### TASK BRIEF
Word for word, repeat the data that follows. Do not include the pictures.

○ ○ ○ ○ ○ ○ ○

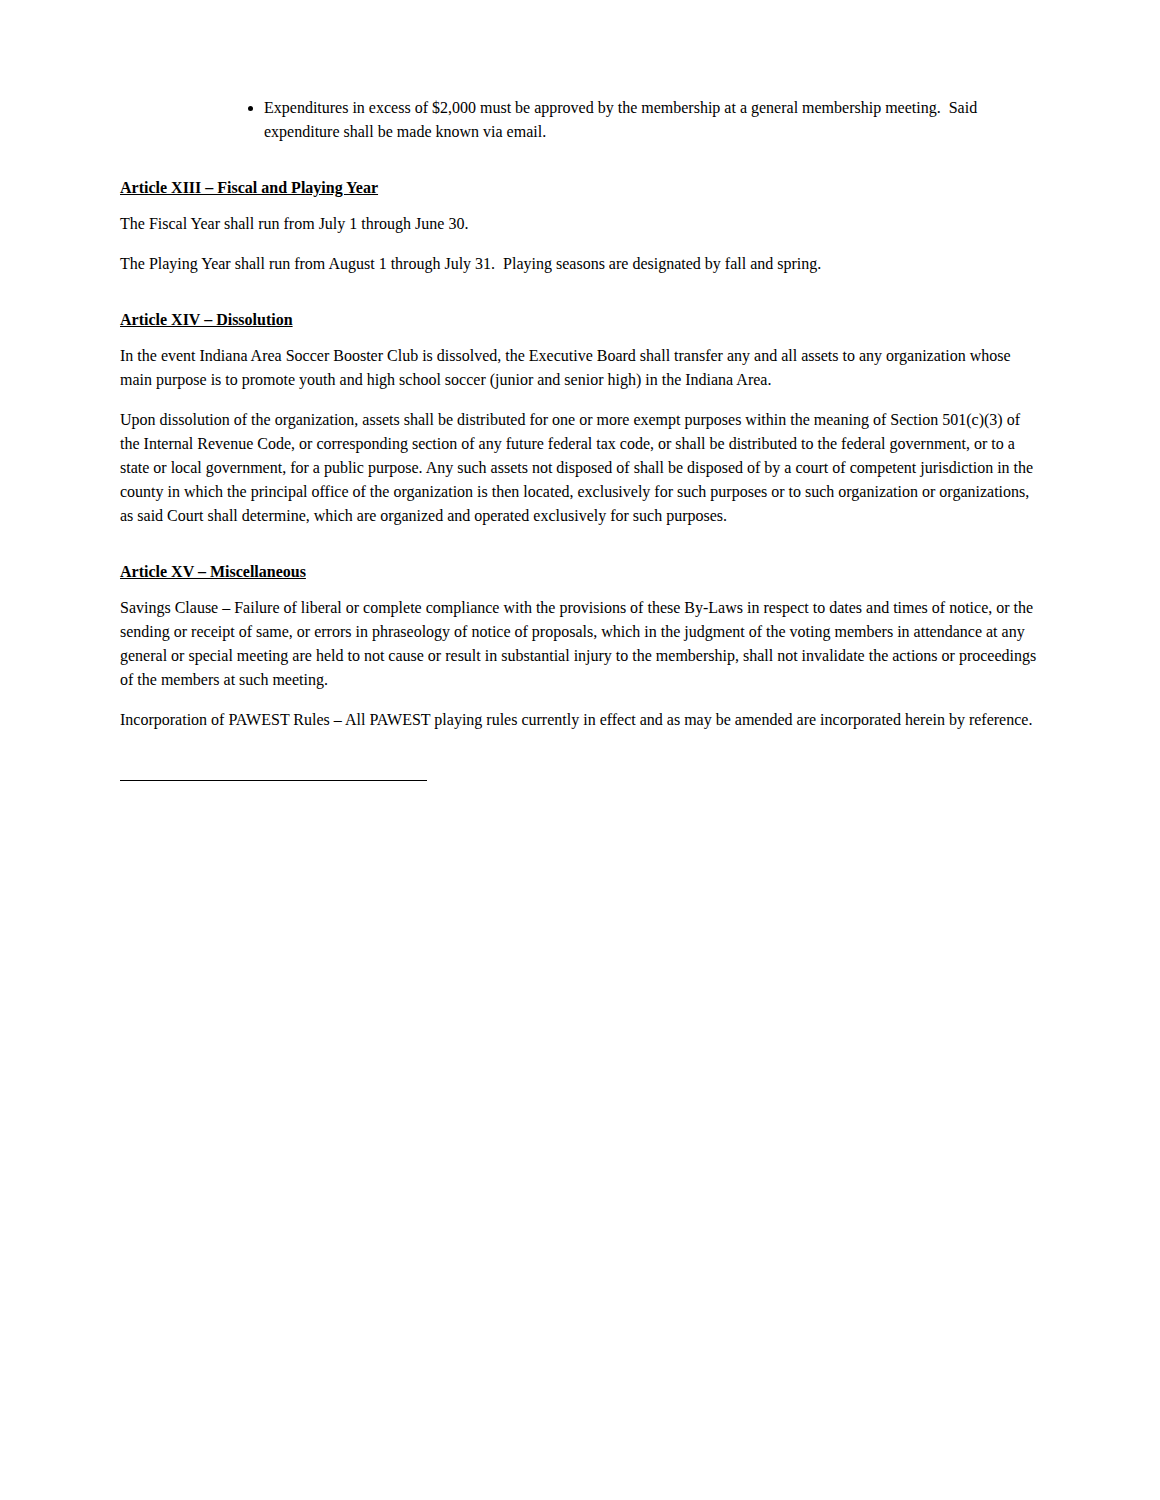Expenditures in excess of $2,000 must be approved by the membership at a general membership meeting. Said expenditure shall be made known via email.
Article XIII – Fiscal and Playing Year
The Fiscal Year shall run from July 1 through June 30.
The Playing Year shall run from August 1 through July 31. Playing seasons are designated by fall and spring.
Article XIV – Dissolution
In the event Indiana Area Soccer Booster Club is dissolved, the Executive Board shall transfer any and all assets to any organization whose main purpose is to promote youth and high school soccer (junior and senior high) in the Indiana Area.
Upon dissolution of the organization, assets shall be distributed for one or more exempt purposes within the meaning of Section 501(c)(3) of the Internal Revenue Code, or corresponding section of any future federal tax code, or shall be distributed to the federal government, or to a state or local government, for a public purpose. Any such assets not disposed of shall be disposed of by a court of competent jurisdiction in the county in which the principal office of the organization is then located, exclusively for such purposes or to such organization or organizations, as said Court shall determine, which are organized and operated exclusively for such purposes.
Article XV – Miscellaneous
Savings Clause – Failure of liberal or complete compliance with the provisions of these By-Laws in respect to dates and times of notice, or the sending or receipt of same, or errors in phraseology of notice of proposals, which in the judgment of the voting members in attendance at any general or special meeting are held to not cause or result in substantial injury to the membership, shall not invalidate the actions or proceedings of the members at such meeting.
Incorporation of PAWEST Rules – All PAWEST playing rules currently in effect and as may be amended are incorporated herein by reference.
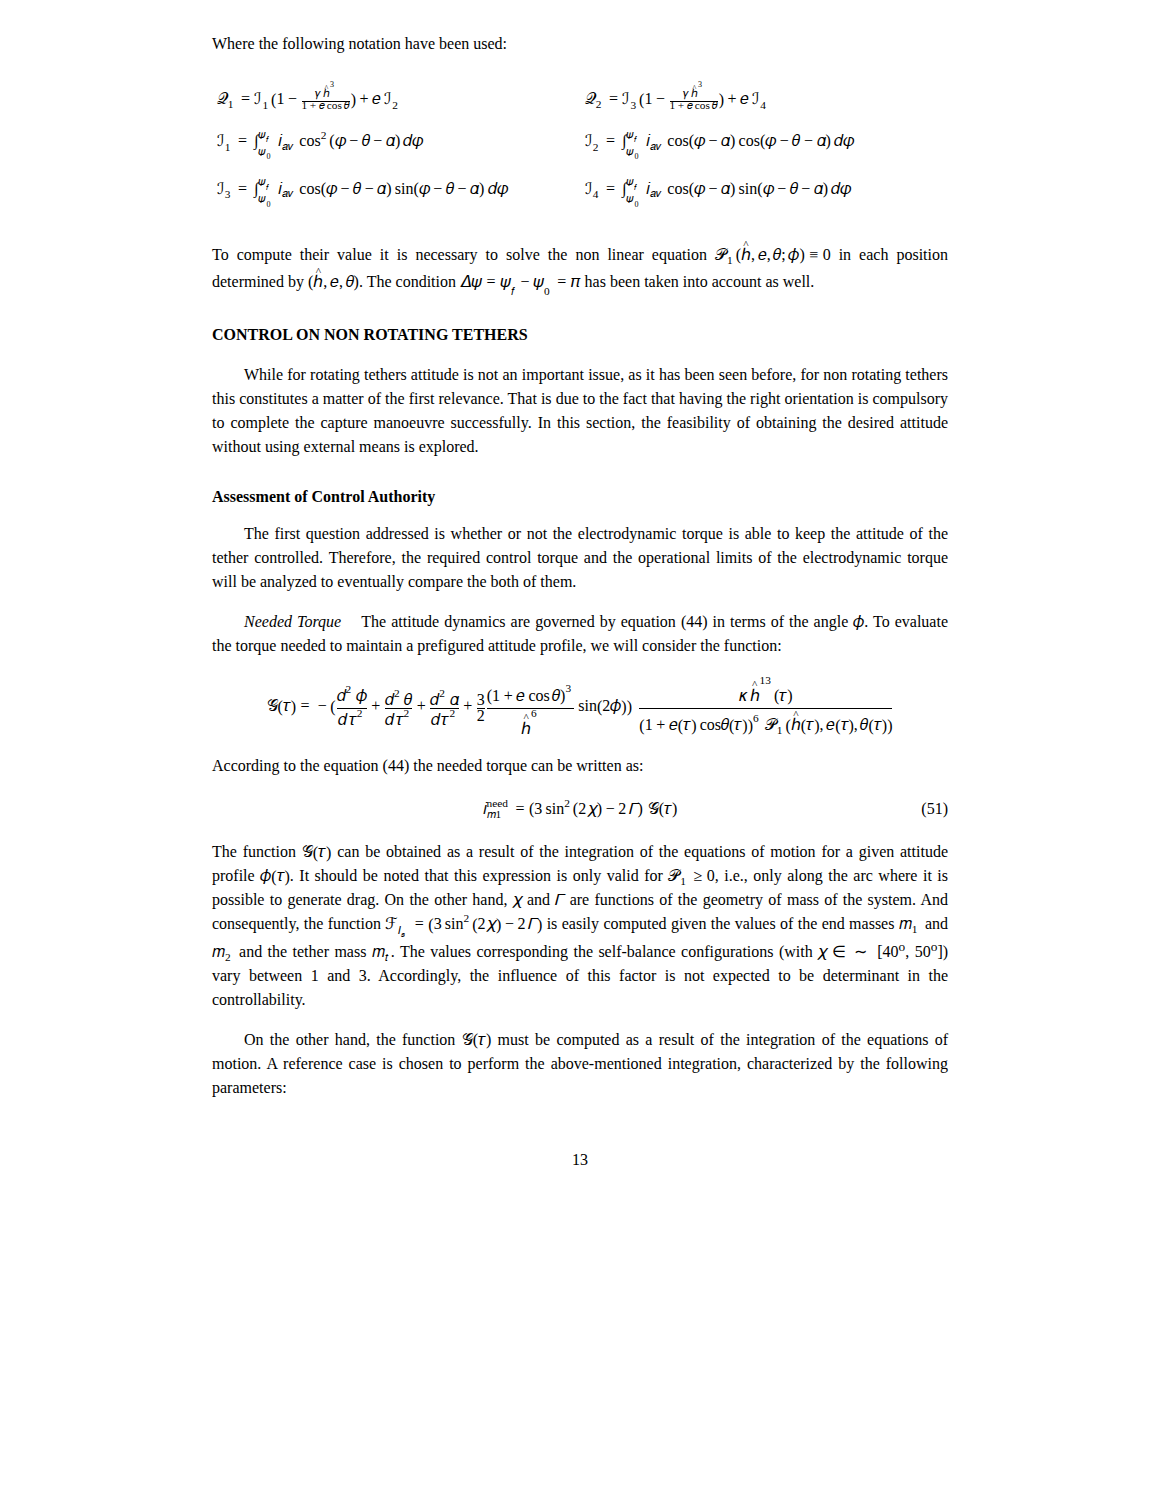Where the following notation have been used:
| 𝒬 1 = ℐ 1 ( 1 − γ h ^ 3 1 + e cos θ ) + e ℐ 2 | 𝒬 2 = ℐ 3 ( 1 − γ h ^ 3 1 + e cos θ ) + e ℐ 4 |
| ℐ 1 = ∫ ψ 0 ψ f i a v cos 2 ( φ − θ − α ) d φ | ℐ 2 = ∫ ψ 0 ψ f i a v cos ( φ − α ) cos ( φ − θ − α ) d φ |
| ℐ 3 = ∫ ψ 0 ψ f i a v cos ( φ − θ − α ) sin ( φ − θ − α ) d φ | ℐ 4 = ∫ ψ 0 ψ f i a v cos ( φ − α ) sin ( φ − θ − α ) d φ |
To compute their value it is necessary to solve the non linear equation 𝒫1(h^,e,θ;ϕ)≡0 in each position determined by (h^,e,θ). The condition Δψ=ψf−ψ0=π has been taken into account as well.
CONTROL ON NON ROTATING TETHERS
While for rotating tethers attitude is not an important issue, as it has been seen before, for non rotating tethers this constitutes a matter of the first relevance. That is due to the fact that having the right orientation is compulsory to complete the capture manoeuvre successfully. In this section, the feasibility of obtaining the desired attitude without using external means is explored.
Assessment of Control Authority
The first question addressed is whether or not the electrodynamic torque is able to keep the attitude of the tether controlled. Therefore, the required control torque and the operational limits of the electrodynamic torque will be analyzed to eventually compare the both of them.
Needed Torque The attitude dynamics are governed by equation (44) in terms of the angle ϕ. To evaluate the torque needed to maintain a prefigured attitude profile, we will consider the function:
𝒢(τ) = − ( d2ϕ dτ2 + d2θ dτ2 + d2α dτ2 + 32 (1+ecosθ)3 h^6 sin (2ϕ) ) κh^13(τ) (1+e(τ)cosθ(τ))6 𝒫1 (h^(τ),e(τ),θ(τ))
According to the equation (44) the needed torque can be written as:
im1need = ( 3 sin2 (2χ) − 2Γ ) 𝒢(τ)
(51)
The function 𝒢(τ) can be obtained as a result of the integration of the equations of motion for a given attitude profile ϕ(τ). It should be noted that this expression is only valid for 𝒫1≥0, i.e., only along the arc where it is possible to generate drag. On the other hand, χ and Γ are functions of the geometry of mass of the system. And consequently, the function ℱIs=(3sin2(2χ)−2Γ) is easily computed given the values of the end masses m1 and m2 and the tether mass mt. The values corresponding the self-balance configurations (with χ∈∼ [40o, 50o]) vary between 1 and 3. Accordingly, the influence of this factor is not expected to be determinant in the controllability.
On the other hand, the function 𝒢(τ) must be computed as a result of the integration of the equations of motion. A reference case is chosen to perform the above-mentioned integration, characterized by the following parameters:
13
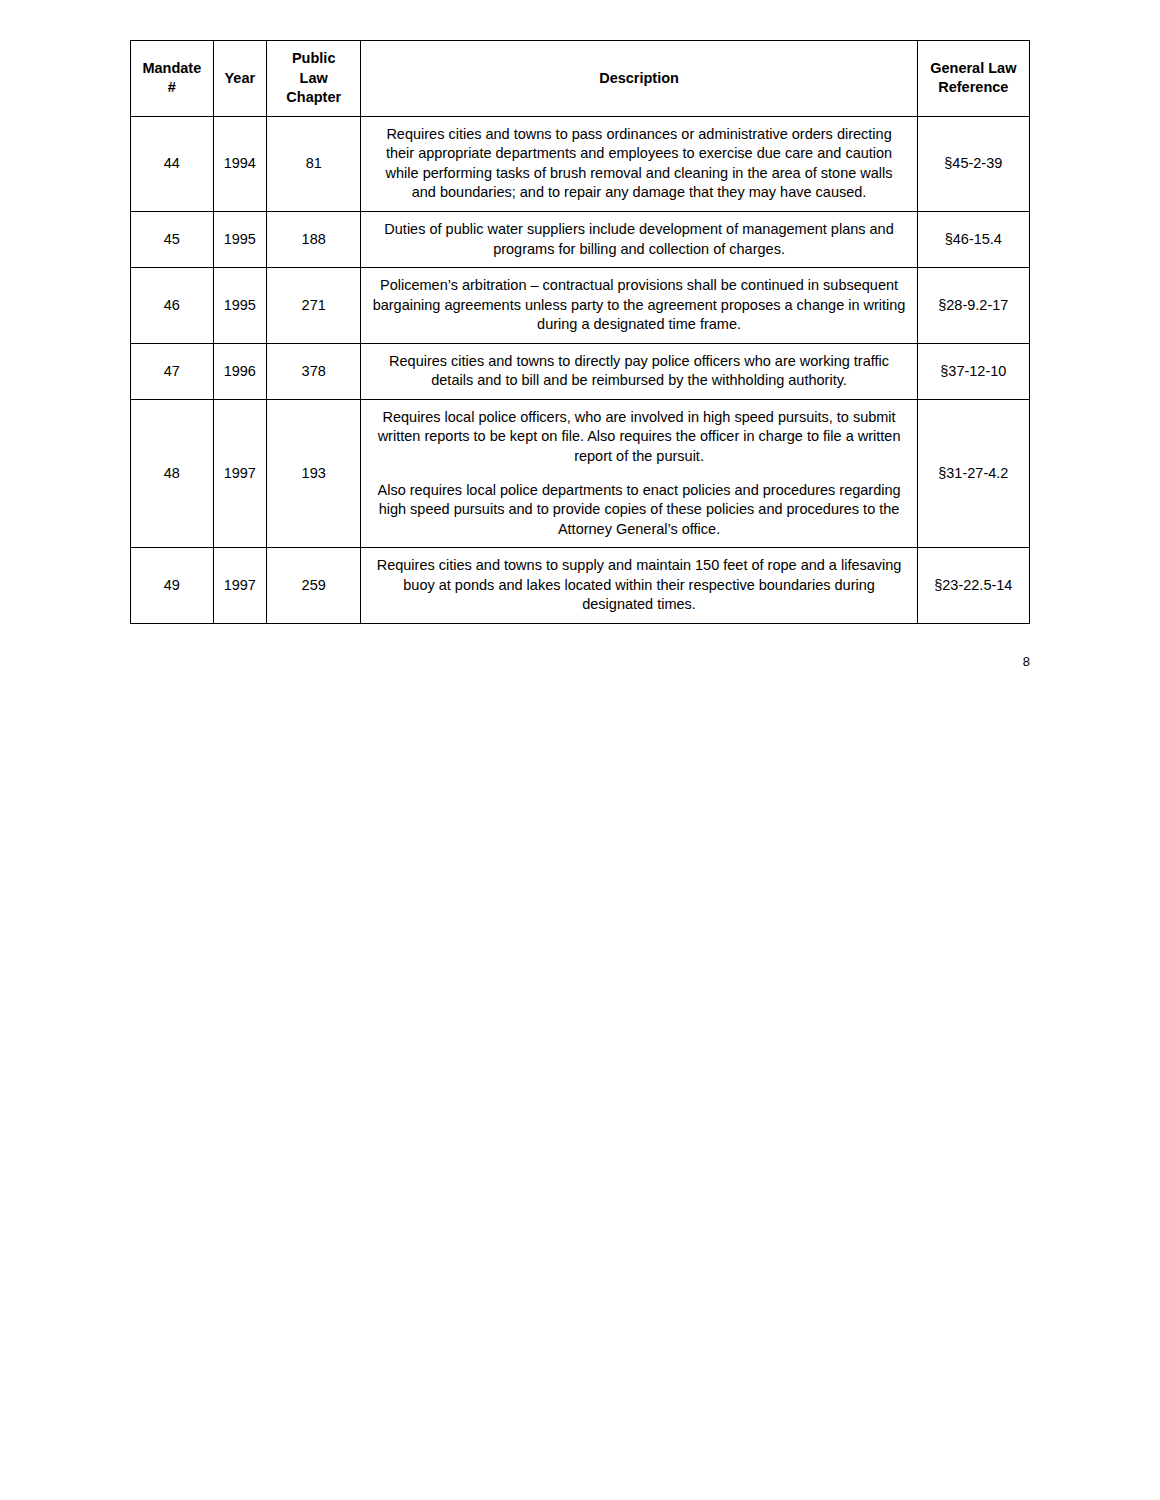| Mandate # | Year | Public Law Chapter | Description | General Law Reference |
| --- | --- | --- | --- | --- |
| 44 | 1994 | 81 | Requires cities and towns to pass ordinances or administrative orders directing their appropriate departments and employees to exercise due care and caution while performing tasks of brush removal and cleaning in the area of stone walls and boundaries; and to repair any damage that they may have caused. | §45-2-39 |
| 45 | 1995 | 188 | Duties of public water suppliers include development of management plans and programs for billing and collection of charges. | §46-15.4 |
| 46 | 1995 | 271 | Policemen’s arbitration – contractual provisions shall be continued in subsequent bargaining agreements unless party to the agreement proposes a change in writing during a designated time frame. | §28-9.2-17 |
| 47 | 1996 | 378 | Requires cities and towns to directly pay police officers who are working traffic details and to bill and be reimbursed by the withholding authority. | §37-12-10 |
| 48 | 1997 | 193 | Requires local police officers, who are involved in high speed pursuits, to submit written reports to be kept on file. Also requires the officer in charge to file a written report of the pursuit. Also requires local police departments to enact policies and procedures regarding high speed pursuits and to provide copies of these policies and procedures to the Attorney General’s office. | §31-27-4.2 |
| 49 | 1997 | 259 | Requires cities and towns to supply and maintain 150 feet of rope and a lifesaving buoy at ponds and lakes located within their respective boundaries during designated times. | §23-22.5-14 |
8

○ ○ ○ ○ ○ ○ ○

### PROBLEM SOLUTION
Expenditures in excess of $2,000 must be approved by the membership at a general membership meeting. Said expenditure shall be made known via email.
Article XIII – Fiscal and Playing Year
The Fiscal Year shall run from July 1 through June 30.
The Playing Year shall run from August 1 through July 31. Playing seasons are designated by fall and spring.
Article XIV – Dissolution
In the event Indiana Area Soccer Booster Club is dissolved, the Executive Board shall transfer any and all assets to any organization whose main purpose is to promote youth and high school soccer (junior and senior high) in the Indiana Area.
Upon dissolution of the organization, assets shall be distributed for one or more exempt purposes within the meaning of Section 501(c)(3) of the Internal Revenue Code, or corresponding section of any future federal tax code, or shall be distributed to the federal government, or to a state or local government, for a public purpose. Any such assets not disposed of shall be disposed of by a court of competent jurisdiction in the county in which the principal office of the organization is then located, exclusively for such purposes or to such organization or organizations, as said Court shall determine, which are organized and operated exclusively for such purposes.
Article XV – Miscellaneous
Savings Clause – Failure of liberal or complete compliance with the provisions of these By-Laws in respect to dates and times of notice, or the sending or receipt of same, or errors in phraseology of notice of proposals, which in the judgment of the voting members in attendance at any general or special meeting are held to not cause or result in substantial injury to the membership, shall not invalidate the actions or proceedings of the members at such meeting.
Incorporation of PAWEST Rules – All PAWEST playing rules currently in effect and as may be amended are incorporated herein by reference.
Where the following notation have been used:
| 𝒬 1 = ℐ 1 ( 1 − γ h ^ 3 1 + e cos θ ) + e ℐ 2 | 𝒬 2 = ℐ 3 ( 1 − γ h ^ 3 1 + e cos θ ) + e ℐ 4 |
| ℐ 1 = ∫ ψ 0 ψ f i a v cos 2 ( φ − θ − α ) d φ | ℐ 2 = ∫ ψ 0 ψ f i a v cos ( φ − α ) cos ( φ − θ − α ) d φ |
| ℐ 3 = ∫ ψ 0 ψ f i a v cos ( φ − θ − α ) sin ( φ − θ − α ) d φ | ℐ 4 = ∫ ψ 0 ψ f i a v cos ( φ − α ) sin ( φ − θ − α ) d φ |
To compute their value it is necessary to solve the non linear equation 𝒫1(h^,e,θ;ϕ)≡0 in each position determined by (h^,e,θ). The condition Δψ=ψf−ψ0=π has been taken into account as well.
CONTROL ON NON ROTATING TETHERS
While for rotating tethers attitude is not an important issue, as it has been seen before, for non rotating tethers this constitutes a matter of the first relevance. That is due to the fact that having the right orientation is compulsory to complete the capture manoeuvre successfully. In this section, the feasibility of obtaining the desired attitude without using external means is explored.
Assessment of Control Authority
The first question addressed is whether or not the electrodynamic torque is able to keep the attitude of the tether controlled. Therefore, the required control torque and the operational limits of the electrodynamic torque will be analyzed to eventually compare the both of them.
Needed Torque The attitude dynamics are governed by equation (44) in terms of the angle ϕ. To evaluate the torque needed to maintain a prefigured attitude profile, we will consider the function:
𝒢(τ) = − ( d2ϕ dτ2 + d2θ dτ2 + d2α dτ2 + 32 (1+ecosθ)3 h^6 sin (2ϕ) ) κh^13(τ) (1+e(τ)cosθ(τ))6 𝒫1 (h^(τ),e(τ),θ(τ))
According to the equation (44) the needed torque can be written as:
im1need = ( 3 sin2 (2χ) − 2Γ ) 𝒢(τ)
(51)
The function 𝒢(τ) can be obtained as a result of the integration of the equations of motion for a given attitude profile ϕ(τ). It should be noted that this expression is only valid for 𝒫1≥0, i.e., only along the arc where it is possible to generate drag. On the other hand, χ and Γ are functions of the geometry of mass of the system. And consequently, the function ℱIs=(3sin2(2χ)−2Γ) is easily computed given the values of the end masses m1 and m2 and the tether mass mt. The values corresponding the self-balance configurations (with χ∈∼ [40o, 50o]) vary between 1 and 3. Accordingly, the influence of this factor is not expected to be determinant in the controllability.
On the other hand, the function 𝒢(τ) must be computed as a result of the integration of the equations of motion. A reference case is chosen to perform the above-mentioned integration, characterized by the following parameters:
13
| Mandate # | Year | Public Law Chapter | Description | General Law Reference |
| --- | --- | --- | --- | --- |
| 44 | 1994 | 81 | Requires cities and towns to pass ordinances or administrative orders directing their appropriate departments and employees to exercise due care and caution while performing tasks of brush removal and cleaning in the area of stone walls and boundaries; and to repair any damage that they may have caused. | §45-2-39 |
| 45 | 1995 | 188 | Duties of public water suppliers include development of management plans and programs for billing and collection of charges. | §46-15.4 |
| 46 | 1995 | 271 | Policemen’s arbitration – contractual provisions shall be continued in subsequent bargaining agreements unless party to the agreement proposes a change in writing during a designated time frame. | §28-9.2-17 |
| 47 | 1996 | 378 | Requires cities and towns to directly pay police officers who are working traffic details and to bill and be reimbursed by the withholding authority. | §37-12-10 |
| 48 | 1997 | 193 | Requires local police officers, who are involved in high speed pursuits, to submit written reports to be kept on file. Also requires the officer in charge to file a written report of the pursuit. Also requires local police departments to enact policies and procedures regarding high speed pursuits and to provide copies of these policies and procedures to the Attorney General’s office. | §31-27-4.2 |
| 49 | 1997 | 259 | Requires cities and towns to supply and maintain 150 feet of rope and a lifesaving buoy at ponds and lakes located within their respective boundaries during designated times. | §23-22.5-14 |
8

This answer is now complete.